The Chemist

The Chemist by Stephenie Meyer



CHAPTER 1


Today’s errand had become routine for the woman who was currently calling herself Chris Taylor. She’d gotten up much earlier than she liked, then dismantled and stowed her usual nighttime precautions. It was a real pain to set everything up in the evening only to take it down first thing in the morning, but it wasn’t worth her life to indulge in a moment of laziness.

After this daily chore, Chris had gotten into her unremarkable sedan—more than a few years old, but lacking any large-scale damage to make it memorable—and driven for hours and hours. She’d crossed three major borders and countless minor map lines and even after reaching approximately the right distance rejected several towns as she passed. That one was too small, that one had only two roads in and out, that one looked as though it saw so few visitors that there would be no way for her not to stand out, despite all of the ordinariness she worked to camouflage herself with. She took note of a few places she might want to return to another day—a welding-supply shop, an army surplus store, and a farmers’ market. Peaches were coming back in season; she should stock up.

Finally, late in the afternoon, she arrived in a bustling place she’d never been before. Even the public library was doing a fairly brisk business.

She liked to use a library when it was possible. Free was harder to trace.

She parked on the west side of the building, out of sight of the one camera located over the entrance. Inside, the computers were all taken and several interested parties were hanging around waiting for a station, so she did some browsing, looking through the biography section for anything pertinent. She found that she’d already read everything that might be of use. Next, she hunted up the latest from her favorite espionage writer, a former Navy SEAL, and then grabbed a few of the adjacent titles. As she went to find a good seat to wait in, she felt a twinge of guilt; it was just so tawdry, somehow, stealing from a library. But getting a library card here was out of the question for a number of reasons, and there was the off chance that something she read in these books would make her safer. Safety always trumped guilt.

It wasn’t that she was unaware that this was 99 percent pointless—it was extremely unlikely that anything fictional would be of real, concrete use to her—but she’d long ago worked her way through the more fact-based kind of research available. In the absence of A-list sources to mine, she’d settled for the Z-list. It made her more panicky than usual when she didn’t have something to study. And she’d actually found a tip that seemed practical in her last haul. She’d already begun incorporating it into her routine.

She settled into a faded armchair in an out-of-the-way corner that had a decent view of the computer cubicles and pretended to read the top book in her pile. She could tell from the way several of the computer users had their belongings sprawled across the desk—one had even removed his shoes—that they would be in place for a long while. The most promising station was being used by a teenage girl with a stack of reference books and a harried expression. The girl didn’t seem to be checking social media—she was actually writing down titles and authors generated by the search engine. While she waited, Chris kept her head bent over her book, which she had nestled in the crook of her left arm. With the razor blade hidden in her right hand, she neatly sliced off the magnetic sensor taped to the spine and stuffed it into the crevice between the cushion and the arm of the chair. Feigning a lack of interest, she moved on to the next book in the pile.

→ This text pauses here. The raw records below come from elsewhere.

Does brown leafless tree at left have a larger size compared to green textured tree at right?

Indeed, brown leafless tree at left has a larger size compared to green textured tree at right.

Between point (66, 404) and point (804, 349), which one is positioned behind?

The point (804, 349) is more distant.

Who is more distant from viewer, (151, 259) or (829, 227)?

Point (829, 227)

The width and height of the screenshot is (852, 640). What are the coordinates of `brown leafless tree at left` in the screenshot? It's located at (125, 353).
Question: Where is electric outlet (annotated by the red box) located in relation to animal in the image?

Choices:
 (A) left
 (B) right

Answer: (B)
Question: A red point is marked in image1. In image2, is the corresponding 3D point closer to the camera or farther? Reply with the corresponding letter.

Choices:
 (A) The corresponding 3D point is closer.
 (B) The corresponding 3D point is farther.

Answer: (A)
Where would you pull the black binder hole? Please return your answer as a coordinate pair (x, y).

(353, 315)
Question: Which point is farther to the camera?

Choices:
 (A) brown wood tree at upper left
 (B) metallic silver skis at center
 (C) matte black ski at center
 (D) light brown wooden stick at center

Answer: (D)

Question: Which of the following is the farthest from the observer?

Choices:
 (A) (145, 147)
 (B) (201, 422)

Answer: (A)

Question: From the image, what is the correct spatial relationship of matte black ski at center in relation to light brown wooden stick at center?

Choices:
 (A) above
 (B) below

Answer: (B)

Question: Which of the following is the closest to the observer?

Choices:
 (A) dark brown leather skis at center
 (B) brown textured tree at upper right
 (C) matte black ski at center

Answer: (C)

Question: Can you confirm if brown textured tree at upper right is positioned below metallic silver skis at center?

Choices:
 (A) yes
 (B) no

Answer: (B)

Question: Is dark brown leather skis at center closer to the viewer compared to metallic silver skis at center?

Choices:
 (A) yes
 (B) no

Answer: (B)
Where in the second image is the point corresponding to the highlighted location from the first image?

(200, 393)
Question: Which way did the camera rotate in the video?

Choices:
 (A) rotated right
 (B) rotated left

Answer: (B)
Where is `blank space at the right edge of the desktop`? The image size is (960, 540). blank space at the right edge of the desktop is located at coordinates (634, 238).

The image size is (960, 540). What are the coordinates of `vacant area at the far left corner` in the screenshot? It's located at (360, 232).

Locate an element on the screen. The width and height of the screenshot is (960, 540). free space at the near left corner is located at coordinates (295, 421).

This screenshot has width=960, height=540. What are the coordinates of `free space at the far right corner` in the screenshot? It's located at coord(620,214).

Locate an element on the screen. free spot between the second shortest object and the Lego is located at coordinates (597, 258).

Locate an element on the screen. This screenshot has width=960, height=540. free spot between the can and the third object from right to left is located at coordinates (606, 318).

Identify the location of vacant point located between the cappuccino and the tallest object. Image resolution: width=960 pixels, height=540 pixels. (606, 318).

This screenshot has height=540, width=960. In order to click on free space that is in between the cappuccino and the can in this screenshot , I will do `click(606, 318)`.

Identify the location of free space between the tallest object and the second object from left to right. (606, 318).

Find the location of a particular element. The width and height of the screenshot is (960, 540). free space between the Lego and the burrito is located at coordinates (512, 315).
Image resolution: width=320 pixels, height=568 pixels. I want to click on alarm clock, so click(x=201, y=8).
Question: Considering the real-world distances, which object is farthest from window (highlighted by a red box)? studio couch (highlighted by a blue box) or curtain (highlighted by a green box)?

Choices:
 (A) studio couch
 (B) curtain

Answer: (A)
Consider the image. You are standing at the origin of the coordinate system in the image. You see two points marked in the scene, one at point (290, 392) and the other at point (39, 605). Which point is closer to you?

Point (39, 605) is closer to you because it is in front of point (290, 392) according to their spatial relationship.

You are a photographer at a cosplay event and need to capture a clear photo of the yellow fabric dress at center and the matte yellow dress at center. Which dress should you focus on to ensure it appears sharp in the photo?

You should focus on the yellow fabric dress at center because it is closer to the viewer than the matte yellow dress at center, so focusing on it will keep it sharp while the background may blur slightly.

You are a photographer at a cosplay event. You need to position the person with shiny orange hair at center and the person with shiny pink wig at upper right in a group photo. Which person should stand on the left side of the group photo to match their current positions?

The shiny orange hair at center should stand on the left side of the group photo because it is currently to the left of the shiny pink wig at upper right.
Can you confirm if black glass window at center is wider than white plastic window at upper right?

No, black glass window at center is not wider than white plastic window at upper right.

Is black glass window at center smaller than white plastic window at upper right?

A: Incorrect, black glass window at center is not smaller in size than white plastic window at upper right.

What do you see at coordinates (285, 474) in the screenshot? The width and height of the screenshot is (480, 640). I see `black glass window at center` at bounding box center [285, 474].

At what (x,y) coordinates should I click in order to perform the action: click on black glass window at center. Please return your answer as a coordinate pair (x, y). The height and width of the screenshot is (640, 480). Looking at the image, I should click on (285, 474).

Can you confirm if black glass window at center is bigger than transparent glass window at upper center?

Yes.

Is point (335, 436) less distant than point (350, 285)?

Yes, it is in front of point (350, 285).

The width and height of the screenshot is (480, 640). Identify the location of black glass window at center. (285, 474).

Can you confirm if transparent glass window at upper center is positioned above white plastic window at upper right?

Chris was ready, her denuded novels already stowed away in her backpack, when the teenage girl left to go find another source. Without jumping up or looking like she’d rushed, Chris was in the chair before any of the other lingering hopefuls even realized their chance had passed.

Actually checking her e-mail usually took about three minutes.

After that, she would have another four hours—if she wasn’t driving evasively—to get back to her temporary home. Then of course the reassembly of her safeguards before she could finally sleep. E-mail day was always a long one.

Though there was no connection between her present life and this e-mail account—no repeat IP address, no discussion of places or names—as soon as she was done reading and, if the occasion called for it, answering her mail, she would be out the door and speeding out of town, putting as many miles between herself and this location as possible. Just in case.